Human beings are inherently hardwired to make categorical distinctions, ergo, are predisposed to some implicit biases that have us involuntarily applying stereotypes to people in our daily interactions. Some of these prejudices may have been passed on to us from our families of origin through a process of cultural osmosis of sorts. After all, the essence of man is an amalgam of nature and nurture. By this mere fact, anyone of us can be bigoted. With the air currently being polluted with insidious “us vs. them” political rhetoric, it is possible that certain dormant prejudices are being activated and where they were completely missing, they are being subtly planted.


Ethnic meanings can be read into many things and we must all remember that diversity is not only positive but also essential to the survival and thriving of each one of us.

There is nothing to be gained by maligning each other based on our disparateness. In our respective differences we all bring diverse values, strengths, talents, networks and solutions that are all integral to the running of the country Kenya.

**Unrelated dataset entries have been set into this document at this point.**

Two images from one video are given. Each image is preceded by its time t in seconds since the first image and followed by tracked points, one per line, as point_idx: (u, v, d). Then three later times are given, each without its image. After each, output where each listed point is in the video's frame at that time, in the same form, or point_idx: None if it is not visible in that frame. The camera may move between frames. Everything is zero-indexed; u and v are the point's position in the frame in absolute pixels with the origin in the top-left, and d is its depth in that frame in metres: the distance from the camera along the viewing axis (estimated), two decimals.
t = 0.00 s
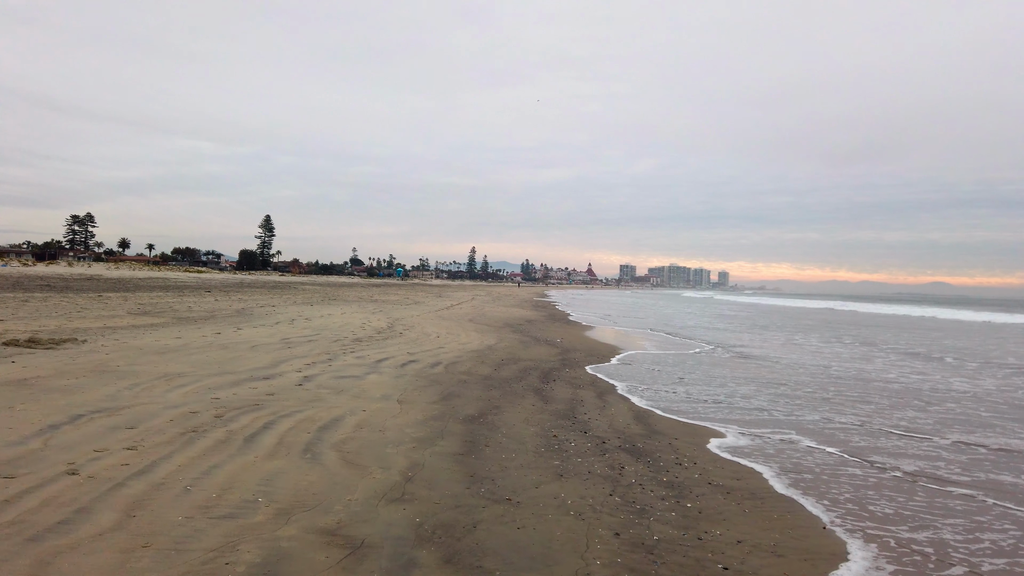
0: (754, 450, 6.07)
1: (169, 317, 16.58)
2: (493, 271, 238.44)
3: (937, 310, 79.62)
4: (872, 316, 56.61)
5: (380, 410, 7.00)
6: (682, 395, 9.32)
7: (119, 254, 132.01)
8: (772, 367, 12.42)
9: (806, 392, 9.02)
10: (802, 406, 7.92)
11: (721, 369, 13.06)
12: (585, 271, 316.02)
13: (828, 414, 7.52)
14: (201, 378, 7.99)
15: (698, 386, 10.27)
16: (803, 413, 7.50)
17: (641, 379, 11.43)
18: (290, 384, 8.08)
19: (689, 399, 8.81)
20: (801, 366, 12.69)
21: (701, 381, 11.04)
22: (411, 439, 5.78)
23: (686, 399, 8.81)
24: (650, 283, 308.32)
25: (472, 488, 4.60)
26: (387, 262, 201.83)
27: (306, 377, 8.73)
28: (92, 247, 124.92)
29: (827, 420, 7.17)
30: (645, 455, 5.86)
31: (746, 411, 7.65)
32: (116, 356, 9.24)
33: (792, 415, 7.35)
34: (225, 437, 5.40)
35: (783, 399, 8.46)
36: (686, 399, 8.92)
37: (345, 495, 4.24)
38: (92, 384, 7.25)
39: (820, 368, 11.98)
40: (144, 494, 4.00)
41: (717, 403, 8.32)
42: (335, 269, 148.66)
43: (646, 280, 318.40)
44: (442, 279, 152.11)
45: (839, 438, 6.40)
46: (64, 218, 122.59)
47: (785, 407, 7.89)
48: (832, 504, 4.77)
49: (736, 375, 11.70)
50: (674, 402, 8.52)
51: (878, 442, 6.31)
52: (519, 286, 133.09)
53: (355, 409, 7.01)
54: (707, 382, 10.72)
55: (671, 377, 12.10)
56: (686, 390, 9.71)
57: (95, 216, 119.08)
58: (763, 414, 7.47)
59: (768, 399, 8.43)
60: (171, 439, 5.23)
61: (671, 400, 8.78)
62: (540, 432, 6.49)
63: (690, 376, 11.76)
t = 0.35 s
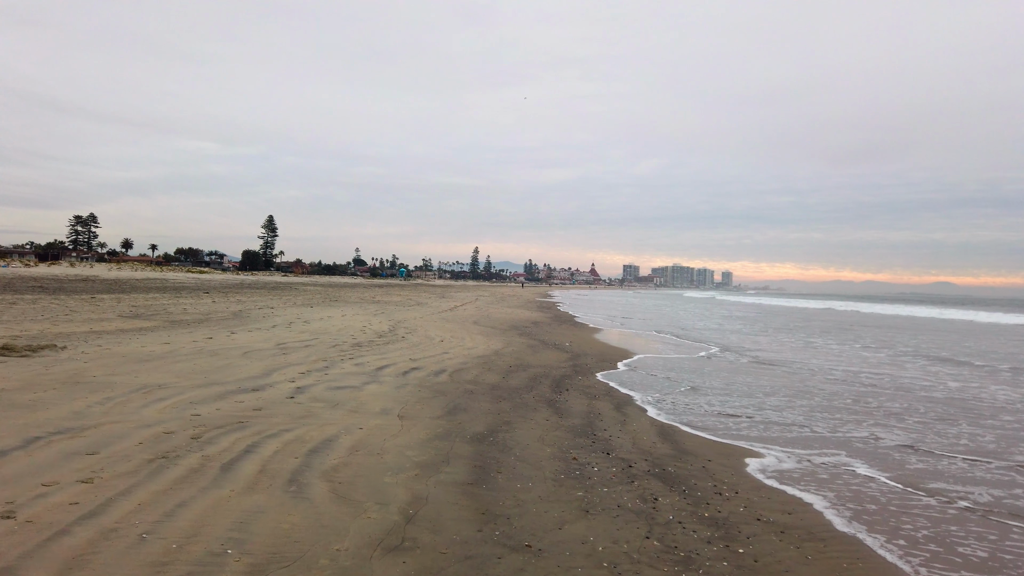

The call to action is for politicians to be more responsible and measured in their speech as they go around the country campaigning so as not to magnify the differences between citizens for their own political gains. But many a politician cannot be trusted to keep their word, so it is then the sacred responsibility of each and every Kenyan citizen to respect and think highly not only of themselves and their kin but of everyone else they encounter comes in to play. We should all make deliberate efforts to override and ‘short’ our respective internal circuits so that we transcend our various bigoted identities and strive to live at peace with everyone in our localities.